Collected data:
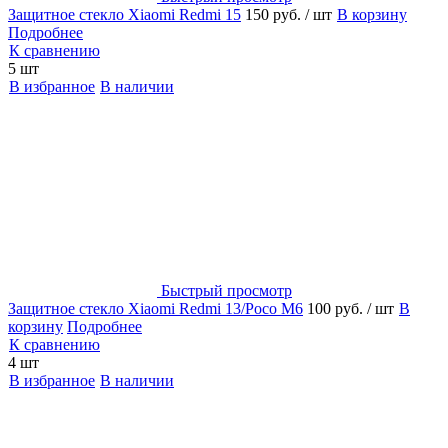
Защитное стекло Xiaomi Redmi 15
150 руб.
/ шт
В корзину
Подробнее
К сравнению
5 шт
В избранное
В наличии
Быстрый просмотр
Защитное стекло Xiaomi Redmi 13/Poco M6
100 руб.
/ шт
В
корзину
Подробнее
К сравнению
4 шт
В избранное
В наличии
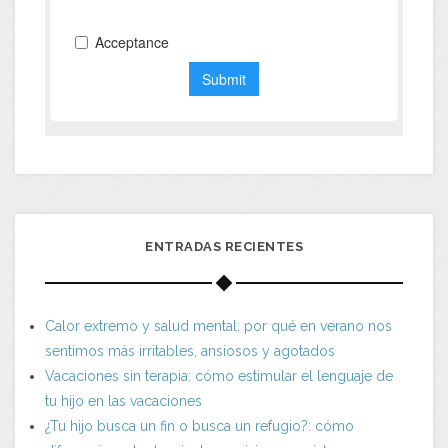
ENTRADAS RECIENTES
Calor extremo y salud mental: por qué en verano nos
sentimos más irritables, ansiosos y agotados
Vacaciones sin terapia: cómo estimular el lenguaje de
tu hijo en las vacaciones
¿Tu hijo busca un fin o busca un refugio?: cómo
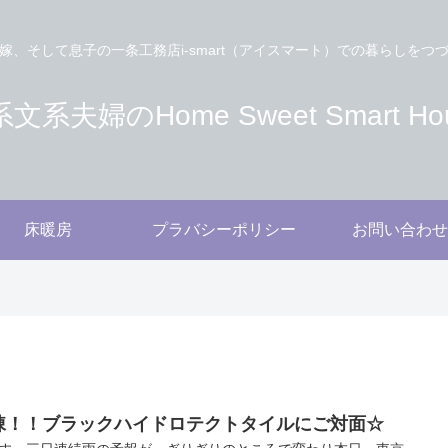
嫁、そして息子の一条工務店i-smart（アイスマート）での暮らしをつ
文系夫婦のHome Sweet Smart Ho
床暖房
プラバシーポリシー
お問い合わせ
棟！！ブラックハイドロテクトタイルにご対面☆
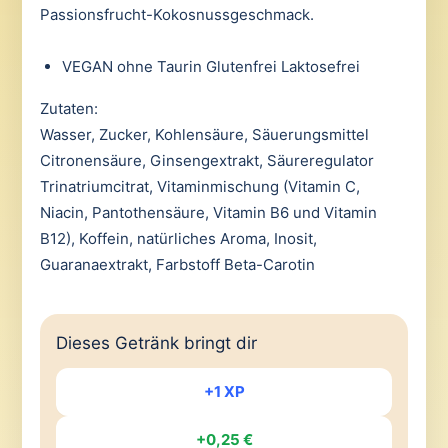
Passionsfrucht-Kokosnussgeschmack.
VEGAN ohne Taurin Glutenfrei Laktosefrei
Zutaten:
Wasser, Zucker, Kohlensäure, Säuerungsmittel
Citronensäure, Ginsengextrakt, Säureregulator
Trinatriumcitrat, Vitaminmischung (Vitamin C,
Niacin, Pantothensäure, Vitamin B6 und Vitamin
B12), Koffein, natürliches Aroma, Inosit,
Guaranaextrakt, Farbstoff Beta-Carotin
Dieses Getränk bringt dir
+1 XP
+0,25 €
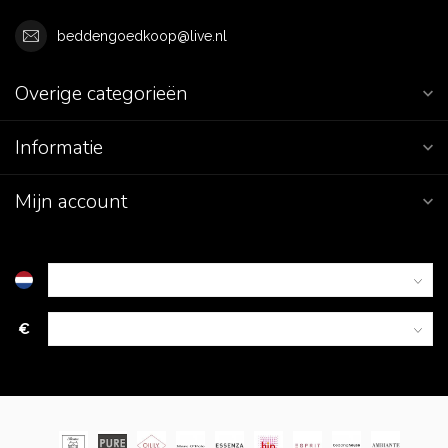
beddengoedkoop@live.nl
Overige categorieën
Informatie
Mijn account
€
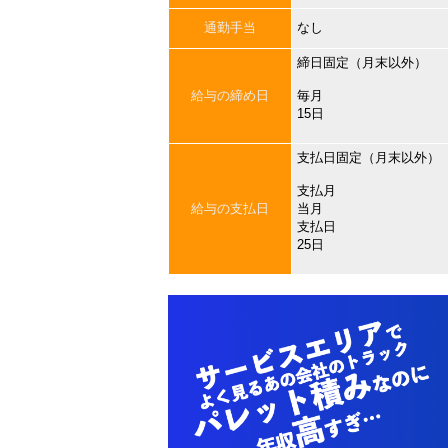
通勤手当
なし
締日固定（月末以外）
給与の締め日
毎月
15日
支払日固定（月末以外）
支払月
給与の支払日
当月
支払日
25日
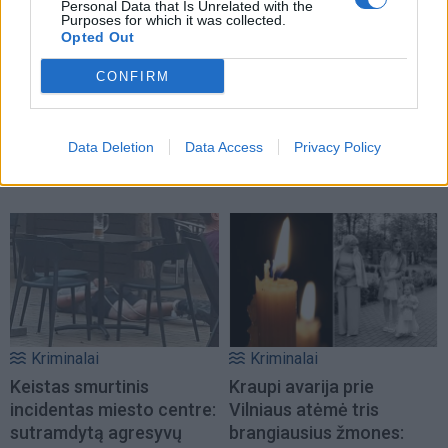
Personal Data that Is Unrelated with the
Purposes for which it was collected.
Opted Out
Horoskopai
Podkastai
CONFIRM
Dienos horoskopas 12
Į Klaipėdą iš emigracijos
Zodiako ženklų: gali būti
grįžusi Karina
lengviau nutraukti tai, kas
Kučinskienė įvardijo
Data Deletion
Data Access
Privacy Policy
nebeveikia
didžiausią savo norą
(3)
Kriminalai
Kriminalai
Keistas smurtinis
Kraupi avarija prie
incidentas miesto centre:
Vilniaus atėmė tris
sutramdytą agresyvų
brangiausius žmones:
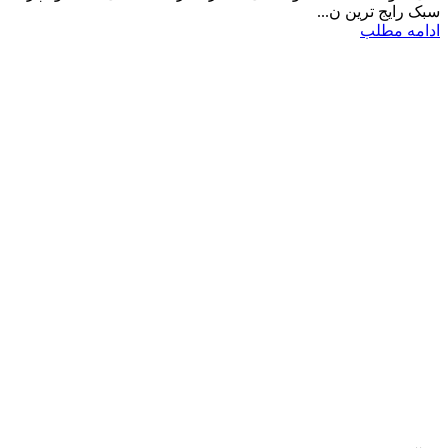
سبک رایج ترین ن...
ادامه مطلب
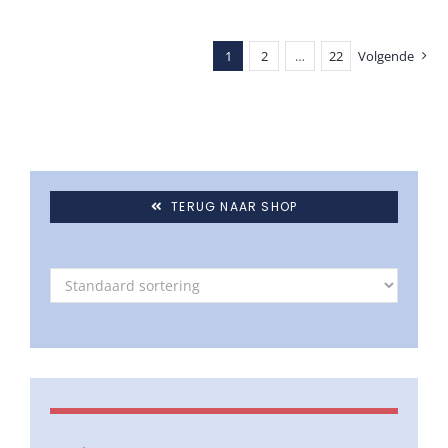
1
2
…
22
Volgende
TERUG NAAR SHOP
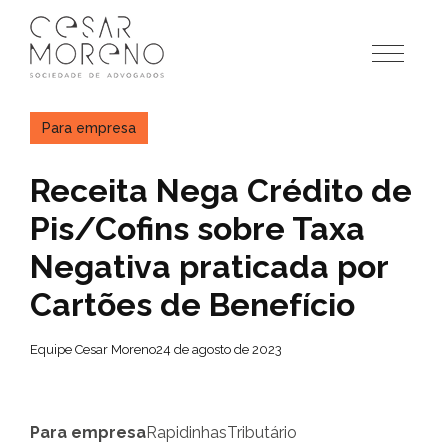
Pular
para
o
conteúdo
Para empresa
Receita Nega Crédito de
Pis/Cofins sobre Taxa
Negativa praticada por
Cartões de Benefício
Equipe Cesar Moreno
24 de agosto de 2023
Para empresa
Rapidinhas
Tributário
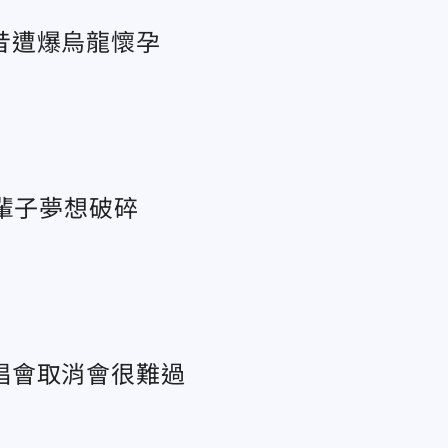
昔遭爆烏龍懷孕
輩子夢想破碎
唱會取消會很難過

EXERCISE AIM: Would you transcribe the lines above exactly, going from the line bearing "Trinatriumcitrat, Vitaminmischung (Vitamin" through the line bearing "Negativa praticada por", and drop the pictures from the copy?

YOUR RESPONSE:
Trinatriumcitrat, Vitaminmischung (Vitamin C,
Niacin, Pantothensäure, Vitamin B6 und Vitamin
B12), Koffein, natürliches Aroma, Inosit,
Guaranaextrakt, Farbstoff Beta-Carotin
Dieses Getränk bringt dir
+1 XP
+0,25 €
beddengoedkoop@live.nl
Overige categorieën
Informatie
Mijn account
€
通勤手当
なし
締日固定（月末以外）
給与の締め日
毎月
15日
支払日固定（月末以外）
支払月
給与の支払日
当月
支払日
25日
Personal Data that Is Unrelated with the
Purposes for which it was collected.
Opted Out
Horoskopai
Podkastai
CONFIRM
Dienos horoskopas 12
Į Klaipėdą iš emigracijos
Zodiako ženklų: gali būti
grįžusi Karina
lengviau nutraukti tai, kas
Kučinskienė įvardijo
Data Deletion
Data Access
Privacy Policy
nebeveikia
didžiausią savo norą
(3)
Kriminalai
Kriminalai
Keistas smurtinis
Kraupi avarija prie
incidentas miesto centre:
Vilniaus atėmė tris
sutramdytą agresyvų
brangiausius žmones:
سبک رایج ترین ن...
ادامه مطلب
1
2
…
22
Volgende
TERUG NAAR SHOP
Pular
para
o
conteúdo
Para empresa
Receita Nega Crédito de
Pis/Cofins sobre Taxa
Negativa praticada por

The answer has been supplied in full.